GIVEN TEXT:
'''
# How long to wait for proposal?



## playingbyheart (Oct 9, 2010)

For starters, when my boyfriend and I began dating 4.5 years ago, I didn't want to get married ever. We almost broke up because marriage is very important -- in the long run -- to my boyfriend. Then I kind of got over it and figured I'd get married someday and if he was the right guy for me, then we'd be married.

4.5 years later and I'm a bit older (27) and waiting for him to pop the question. It's not that I need to get married tomorrow, but I'd like to be married before I'm 30 so I have have a year or two as a married couple before attempting to have kids. And suddenly all of that is really, really soon.

I know the reason he doesn't want to propose (or I think I do) -- I'm much further along in my career right now and he wants to go to grad school next year and at least finish his masters before he thinks about actually getting married. Which is actually fine by me, I am just worried that in two years, sometime in grad school, he'll decide to move on. And I'll be already at 29 or 30 and have to go back to square one, leaving me rushed to find a husband and have kids in my 30s, which I don't want to do.

I don't think that would happen, but I'd really like him to propose now so at least we have that promise on the table, if a promise would mean anything. I know he's committed to me, he's the sweetest guy in the world and loves me more than I can comprehend. I love him a lot too. But I just wish he would propose so I don't have to be so worried.

What do you all think? Should I wait or is it getting to the point where I need to move on? I keep watching The Millionaire Matchmaker and if the advice on that is right I should have been gone years ago... my bf is definitely not a "hunter."
'''
(Stored entries)
'''
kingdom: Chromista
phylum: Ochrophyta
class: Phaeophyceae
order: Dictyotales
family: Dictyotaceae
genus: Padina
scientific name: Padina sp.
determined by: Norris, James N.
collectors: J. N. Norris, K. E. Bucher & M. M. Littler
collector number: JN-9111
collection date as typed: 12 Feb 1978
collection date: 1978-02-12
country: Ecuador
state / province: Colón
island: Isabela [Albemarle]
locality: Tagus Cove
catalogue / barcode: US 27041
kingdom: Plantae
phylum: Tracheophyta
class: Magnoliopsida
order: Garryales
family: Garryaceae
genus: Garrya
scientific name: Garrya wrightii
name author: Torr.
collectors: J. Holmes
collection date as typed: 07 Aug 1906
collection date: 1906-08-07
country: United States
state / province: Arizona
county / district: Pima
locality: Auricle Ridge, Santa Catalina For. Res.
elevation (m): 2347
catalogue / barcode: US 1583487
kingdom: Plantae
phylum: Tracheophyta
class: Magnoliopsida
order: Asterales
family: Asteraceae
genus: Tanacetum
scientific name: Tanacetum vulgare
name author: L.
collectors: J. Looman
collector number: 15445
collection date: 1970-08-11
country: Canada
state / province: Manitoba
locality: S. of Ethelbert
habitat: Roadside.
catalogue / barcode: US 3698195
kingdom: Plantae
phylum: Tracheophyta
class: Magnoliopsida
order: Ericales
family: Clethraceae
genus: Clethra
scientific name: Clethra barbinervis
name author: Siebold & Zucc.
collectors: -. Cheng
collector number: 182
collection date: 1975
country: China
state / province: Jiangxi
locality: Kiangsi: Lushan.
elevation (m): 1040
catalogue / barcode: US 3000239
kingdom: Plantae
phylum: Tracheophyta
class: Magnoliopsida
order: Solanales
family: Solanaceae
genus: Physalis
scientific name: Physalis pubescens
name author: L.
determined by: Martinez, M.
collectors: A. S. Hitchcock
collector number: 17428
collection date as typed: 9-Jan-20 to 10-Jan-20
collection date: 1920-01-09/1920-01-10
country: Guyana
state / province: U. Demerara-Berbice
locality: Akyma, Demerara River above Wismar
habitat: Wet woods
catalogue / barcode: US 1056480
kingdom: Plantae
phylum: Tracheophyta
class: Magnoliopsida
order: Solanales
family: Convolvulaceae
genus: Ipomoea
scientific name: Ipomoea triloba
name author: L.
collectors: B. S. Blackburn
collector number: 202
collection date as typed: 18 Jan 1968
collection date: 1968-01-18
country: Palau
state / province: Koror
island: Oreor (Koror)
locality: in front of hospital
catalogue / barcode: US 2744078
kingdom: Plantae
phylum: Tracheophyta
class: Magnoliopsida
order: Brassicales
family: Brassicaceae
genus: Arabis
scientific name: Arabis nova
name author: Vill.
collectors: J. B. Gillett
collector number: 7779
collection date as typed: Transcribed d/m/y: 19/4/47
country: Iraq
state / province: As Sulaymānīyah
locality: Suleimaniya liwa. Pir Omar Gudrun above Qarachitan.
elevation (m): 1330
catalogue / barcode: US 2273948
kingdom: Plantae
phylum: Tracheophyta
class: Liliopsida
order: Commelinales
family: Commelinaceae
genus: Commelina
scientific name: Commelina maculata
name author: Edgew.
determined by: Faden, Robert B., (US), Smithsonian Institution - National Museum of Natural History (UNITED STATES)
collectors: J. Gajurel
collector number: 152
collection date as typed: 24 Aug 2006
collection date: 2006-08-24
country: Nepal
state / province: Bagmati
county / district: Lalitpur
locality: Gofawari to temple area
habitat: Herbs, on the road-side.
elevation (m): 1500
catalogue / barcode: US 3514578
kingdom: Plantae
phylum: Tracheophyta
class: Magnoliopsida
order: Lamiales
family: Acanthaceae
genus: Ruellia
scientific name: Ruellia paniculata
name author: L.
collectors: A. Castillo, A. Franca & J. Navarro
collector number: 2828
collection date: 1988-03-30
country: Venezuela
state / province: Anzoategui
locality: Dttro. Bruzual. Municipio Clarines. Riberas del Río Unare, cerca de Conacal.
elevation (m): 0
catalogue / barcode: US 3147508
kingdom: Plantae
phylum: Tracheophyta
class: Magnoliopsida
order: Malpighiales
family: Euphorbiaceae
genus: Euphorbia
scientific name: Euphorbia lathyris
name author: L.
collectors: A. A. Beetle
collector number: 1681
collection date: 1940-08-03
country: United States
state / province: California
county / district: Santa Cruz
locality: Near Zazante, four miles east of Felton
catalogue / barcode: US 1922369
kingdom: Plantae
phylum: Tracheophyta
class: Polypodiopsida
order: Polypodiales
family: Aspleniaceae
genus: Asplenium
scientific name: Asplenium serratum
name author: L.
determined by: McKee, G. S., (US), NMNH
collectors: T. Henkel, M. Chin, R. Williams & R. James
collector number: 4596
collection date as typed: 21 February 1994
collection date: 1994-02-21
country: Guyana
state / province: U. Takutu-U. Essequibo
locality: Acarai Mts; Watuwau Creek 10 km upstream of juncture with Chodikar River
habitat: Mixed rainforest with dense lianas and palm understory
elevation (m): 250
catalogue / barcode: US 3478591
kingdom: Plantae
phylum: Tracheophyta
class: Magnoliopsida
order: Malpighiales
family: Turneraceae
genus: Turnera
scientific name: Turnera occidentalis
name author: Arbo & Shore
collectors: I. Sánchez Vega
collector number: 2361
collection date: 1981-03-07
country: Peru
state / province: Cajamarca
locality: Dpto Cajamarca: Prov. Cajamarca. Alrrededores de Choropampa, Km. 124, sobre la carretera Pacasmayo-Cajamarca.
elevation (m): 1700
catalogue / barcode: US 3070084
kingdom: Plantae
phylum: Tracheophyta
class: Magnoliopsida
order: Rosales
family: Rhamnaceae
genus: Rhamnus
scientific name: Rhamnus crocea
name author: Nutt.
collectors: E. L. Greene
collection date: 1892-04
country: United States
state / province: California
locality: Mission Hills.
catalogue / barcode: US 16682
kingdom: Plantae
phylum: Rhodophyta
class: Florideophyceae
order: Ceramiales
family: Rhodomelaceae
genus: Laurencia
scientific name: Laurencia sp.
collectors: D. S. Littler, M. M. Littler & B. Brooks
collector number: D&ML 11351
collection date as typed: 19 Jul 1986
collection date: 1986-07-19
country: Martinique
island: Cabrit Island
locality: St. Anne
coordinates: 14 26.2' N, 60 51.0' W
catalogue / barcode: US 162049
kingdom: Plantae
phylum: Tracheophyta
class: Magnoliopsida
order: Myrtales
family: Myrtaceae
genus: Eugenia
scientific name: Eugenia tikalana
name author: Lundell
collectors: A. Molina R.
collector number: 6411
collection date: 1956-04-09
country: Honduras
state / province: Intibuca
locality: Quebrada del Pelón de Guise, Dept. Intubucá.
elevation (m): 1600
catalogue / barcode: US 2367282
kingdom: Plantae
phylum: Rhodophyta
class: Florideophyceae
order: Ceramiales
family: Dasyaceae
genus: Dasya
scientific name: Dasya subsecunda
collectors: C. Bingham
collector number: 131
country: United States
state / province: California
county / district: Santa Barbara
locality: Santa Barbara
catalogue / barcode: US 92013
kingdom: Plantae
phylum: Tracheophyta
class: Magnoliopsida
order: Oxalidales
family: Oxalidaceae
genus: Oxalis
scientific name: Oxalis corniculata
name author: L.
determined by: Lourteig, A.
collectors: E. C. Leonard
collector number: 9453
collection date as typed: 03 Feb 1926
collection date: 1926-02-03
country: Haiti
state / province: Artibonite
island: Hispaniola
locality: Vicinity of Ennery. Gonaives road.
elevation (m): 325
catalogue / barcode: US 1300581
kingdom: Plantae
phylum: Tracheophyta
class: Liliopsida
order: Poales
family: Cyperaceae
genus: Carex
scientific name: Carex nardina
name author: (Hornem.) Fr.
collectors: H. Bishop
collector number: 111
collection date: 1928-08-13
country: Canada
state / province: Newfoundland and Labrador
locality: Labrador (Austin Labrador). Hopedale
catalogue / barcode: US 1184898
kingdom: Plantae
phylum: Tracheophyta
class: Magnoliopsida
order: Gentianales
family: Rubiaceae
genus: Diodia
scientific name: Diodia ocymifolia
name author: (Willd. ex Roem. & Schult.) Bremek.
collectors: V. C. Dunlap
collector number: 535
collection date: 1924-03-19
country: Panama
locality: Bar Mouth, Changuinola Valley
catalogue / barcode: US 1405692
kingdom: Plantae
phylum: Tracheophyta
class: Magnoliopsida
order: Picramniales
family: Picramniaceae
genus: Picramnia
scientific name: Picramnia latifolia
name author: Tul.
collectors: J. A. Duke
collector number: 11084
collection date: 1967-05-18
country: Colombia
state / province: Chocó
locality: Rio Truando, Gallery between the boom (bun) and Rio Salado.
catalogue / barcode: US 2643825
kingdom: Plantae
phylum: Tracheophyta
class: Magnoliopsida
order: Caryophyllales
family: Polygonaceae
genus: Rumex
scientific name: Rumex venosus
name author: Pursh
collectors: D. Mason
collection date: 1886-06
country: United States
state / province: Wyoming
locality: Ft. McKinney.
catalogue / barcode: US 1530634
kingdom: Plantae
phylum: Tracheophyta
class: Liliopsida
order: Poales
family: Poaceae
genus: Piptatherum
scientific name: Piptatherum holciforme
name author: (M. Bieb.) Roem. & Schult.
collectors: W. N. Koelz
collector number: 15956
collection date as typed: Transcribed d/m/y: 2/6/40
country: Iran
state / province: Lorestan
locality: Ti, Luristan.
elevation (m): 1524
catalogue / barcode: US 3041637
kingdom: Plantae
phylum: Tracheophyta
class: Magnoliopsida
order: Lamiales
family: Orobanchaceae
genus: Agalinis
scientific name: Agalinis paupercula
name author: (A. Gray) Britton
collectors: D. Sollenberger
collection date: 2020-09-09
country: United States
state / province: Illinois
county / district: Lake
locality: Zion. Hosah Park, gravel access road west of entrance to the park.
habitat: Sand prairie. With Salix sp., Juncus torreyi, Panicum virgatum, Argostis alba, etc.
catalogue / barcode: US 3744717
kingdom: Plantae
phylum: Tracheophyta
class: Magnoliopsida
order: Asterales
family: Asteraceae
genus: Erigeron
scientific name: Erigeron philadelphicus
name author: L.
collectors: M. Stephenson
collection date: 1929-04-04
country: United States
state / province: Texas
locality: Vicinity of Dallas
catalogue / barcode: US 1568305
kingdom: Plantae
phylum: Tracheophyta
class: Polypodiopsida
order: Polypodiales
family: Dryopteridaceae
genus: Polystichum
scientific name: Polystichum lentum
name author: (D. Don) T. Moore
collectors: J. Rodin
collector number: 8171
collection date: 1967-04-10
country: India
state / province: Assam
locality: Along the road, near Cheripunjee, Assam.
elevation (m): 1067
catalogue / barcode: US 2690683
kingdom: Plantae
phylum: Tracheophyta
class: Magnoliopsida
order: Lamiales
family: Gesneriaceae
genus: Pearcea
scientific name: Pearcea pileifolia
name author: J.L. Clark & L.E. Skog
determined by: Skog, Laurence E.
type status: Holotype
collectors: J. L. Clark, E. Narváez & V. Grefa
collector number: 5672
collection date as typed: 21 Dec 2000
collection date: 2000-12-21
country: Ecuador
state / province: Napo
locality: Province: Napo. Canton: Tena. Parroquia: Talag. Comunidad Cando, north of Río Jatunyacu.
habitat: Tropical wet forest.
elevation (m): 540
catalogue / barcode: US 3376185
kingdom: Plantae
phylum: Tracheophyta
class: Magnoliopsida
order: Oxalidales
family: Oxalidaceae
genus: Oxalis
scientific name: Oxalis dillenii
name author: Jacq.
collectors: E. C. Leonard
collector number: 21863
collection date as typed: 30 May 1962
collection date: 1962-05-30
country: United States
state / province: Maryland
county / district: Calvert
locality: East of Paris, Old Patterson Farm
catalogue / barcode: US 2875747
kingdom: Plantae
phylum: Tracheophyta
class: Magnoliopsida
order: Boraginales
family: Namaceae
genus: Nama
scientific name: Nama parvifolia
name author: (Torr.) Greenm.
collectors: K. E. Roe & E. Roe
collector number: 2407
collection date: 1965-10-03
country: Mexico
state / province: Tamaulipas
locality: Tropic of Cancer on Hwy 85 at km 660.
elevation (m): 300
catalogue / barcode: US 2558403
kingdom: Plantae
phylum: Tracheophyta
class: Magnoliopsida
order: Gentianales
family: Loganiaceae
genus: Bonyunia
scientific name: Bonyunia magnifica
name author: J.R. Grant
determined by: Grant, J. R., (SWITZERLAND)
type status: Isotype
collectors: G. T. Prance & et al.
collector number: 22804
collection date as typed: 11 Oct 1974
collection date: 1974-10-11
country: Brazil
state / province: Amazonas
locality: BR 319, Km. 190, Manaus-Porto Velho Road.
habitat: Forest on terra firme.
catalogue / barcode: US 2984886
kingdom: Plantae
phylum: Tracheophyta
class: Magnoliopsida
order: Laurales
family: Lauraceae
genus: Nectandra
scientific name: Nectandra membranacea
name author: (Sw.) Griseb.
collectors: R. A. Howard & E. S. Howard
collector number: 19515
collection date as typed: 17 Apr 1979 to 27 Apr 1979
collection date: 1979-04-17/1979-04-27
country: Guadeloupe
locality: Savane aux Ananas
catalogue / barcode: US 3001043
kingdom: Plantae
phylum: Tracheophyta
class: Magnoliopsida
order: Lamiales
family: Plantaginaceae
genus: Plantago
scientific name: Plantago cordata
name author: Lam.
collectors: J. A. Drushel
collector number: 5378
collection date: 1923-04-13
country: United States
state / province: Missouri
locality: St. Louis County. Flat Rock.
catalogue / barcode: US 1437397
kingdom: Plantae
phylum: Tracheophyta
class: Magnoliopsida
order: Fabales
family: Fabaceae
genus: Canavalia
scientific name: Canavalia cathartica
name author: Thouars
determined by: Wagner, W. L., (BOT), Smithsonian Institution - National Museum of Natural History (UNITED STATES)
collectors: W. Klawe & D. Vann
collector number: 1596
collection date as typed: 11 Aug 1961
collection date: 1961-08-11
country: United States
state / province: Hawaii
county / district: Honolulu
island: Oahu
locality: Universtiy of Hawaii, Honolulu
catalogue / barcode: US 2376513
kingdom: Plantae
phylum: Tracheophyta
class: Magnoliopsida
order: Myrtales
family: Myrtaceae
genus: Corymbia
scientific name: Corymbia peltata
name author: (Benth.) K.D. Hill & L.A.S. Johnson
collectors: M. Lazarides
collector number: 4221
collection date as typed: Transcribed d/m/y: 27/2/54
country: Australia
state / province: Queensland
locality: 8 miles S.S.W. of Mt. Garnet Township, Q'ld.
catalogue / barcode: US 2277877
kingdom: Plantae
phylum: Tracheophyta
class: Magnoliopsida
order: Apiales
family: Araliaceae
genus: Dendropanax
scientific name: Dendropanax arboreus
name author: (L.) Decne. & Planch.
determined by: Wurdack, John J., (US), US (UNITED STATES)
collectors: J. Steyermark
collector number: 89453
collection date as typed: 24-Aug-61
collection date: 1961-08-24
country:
'''
TASKS:
1) Quote the passage of the proposal thread that opens with the words containing "For starters, when" and closes with "really, really soon.".
2) Extend the forum thread about waiting for a marriage proposal, picking up after its final sentence.
The items were taken from a different source than the forum thread.

THE ANSWERS:
1)
For starters, when my boyfriend and I began dating 4.5 years ago, I didn't want to get married ever. We almost broke up because marriage is very important -- in the long run -- to my boyfriend. Then I kind of got over it and figured I'd get married someday and if he was the right guy for me, then we'd be married.

4.5 years later and I'm a bit older (27) and waiting for him to pop the question. It's not that I need to get married tomorrow, but I'd like to be married before I'm 30 so I have have a year or two as a married couple before attempting to have kids. And suddenly all of that is really, really soon.

2)
----------



## lovelieswithin (Apr 29, 2010)

If you were the one who didnt want to get married in the start of the relationship then it sounds like he just tried to follow suit. 
Perhaps you should have an open discussion about marriage and express that you are curious about how he feels about the issue. Allow him to do the talking and see what he has to say. Its ok to tell him that youre feeling your clock a little and wouldnt mind if he made you an "honest woman" - sounds corny but my husband respected that conversation we had. We were the joking type so after dating for 4 years I said "crap or get off the pot already!" I didnt know but he had been plotting popping the Q for an entire year and drove around with the frikn ring in his trunk! He took my wedding cracks and hints for a year!!! LOL! 
If you know in your heart you love each other - ask yourself if its enough to wait a little more for. People are waiting longer these days so dont feel like youre left behind! but do voice your concern and desire to actually commit one day to each other! maybe hes waiting for the right moment and enough means to get u a special ring - who knows! keep being your sweet self and keeping him in love! =)
_Posted via Mobile Device_


----------



## Shared Dreams (Jul 15, 2010)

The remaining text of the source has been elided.